PAGE:
******************************

Above Oakland, California sits the Oakland Zoo, with almost 100 species on display within the zoo’s 45 acres. That all changed on Thursday, when its new 56 acre expansion, California Trail, opened to the public. Located at a higher elevation in Knowland Park, the zoo’s new area is accessible by a five-minute aerial gondola ride. On the way up, you’re as likely to see an American Bison lunching on the hillside as you are a spectacular aerial view of Downtown Oakland and San Francisco.
The Bison is one of eight species native to California featured in the new area, and that makes it unique. By limiting the number of species to eight and concentrating on the risks they’ve encountered in the past and continue to encounter, the zoo is able to streamline the quality of its animal care, education, and conservation missions.
Fewer species mean larger enclosures. The grizzly bear habitat, home to four orphans, measures over 100,000 square feet. That’s more than twice the square footage (at surface) of all of SeaWorld San Diego’s killer whale tanks. The zoo spent numerous years consulting with wildlife researchers and animal behavior experts on the designs of the enclosures, concentrating on creating an environment conducive to natural behavior. We noticed this on opening day when looking through a grizzly viewing window in the “Habitarium” interpretive center, a docent pointed out a black bear on the other end of the property standing on a tree branch forty feet off the ground.
The small number of species also allows for a more comprehensive interpretive experience, with docents stationed at each enclosure, providing an informative and fun lesson about the particular type of animal behind them. The docents also share about conservation measures being used with each species, something the zoo has taken to heart as it changed its operating name to the Conservation Society of California last year and is partnering with a number of leading conservation groups working to protect each of the eight species in the wild.

******************************

WHAT YOU WILL DO:
a - Write out the Oakland Zoo passage word for word, everything from "The Bison is" down to "and conservation missions.".
b - Check each statement against the Oakland Zoo passage and answer yes or no, quoting the words that decide it: (i) The gondola ride up to the new area takes five minutes. (ii) The grizzly bear habitat is home to six orphans. (iii) The zoo changed its operating name last year.
Rely only on the Oakland Zoo passage.

DATASET EXTRACT:

******************************

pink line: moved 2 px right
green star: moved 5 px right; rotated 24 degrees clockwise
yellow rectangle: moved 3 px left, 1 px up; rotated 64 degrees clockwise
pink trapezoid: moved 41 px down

******************************

RESULTS FOR THE EXERCISE:
a -
The Bison is one of eight species native to California featured in the new area, and that makes it unique. By limiting the number of species to eight and concentrating on the risks they’ve encountered in the past and continue to encounter, the zoo is able to streamline the quality of its animal care, education, and conservation missions.

b -
(i) Yes: "accessible by a five-minute aerial gondola ride"
(ii) No: "home to four orphans"
(iii) Yes: "changed its operating name to the Conservation Society of California last year"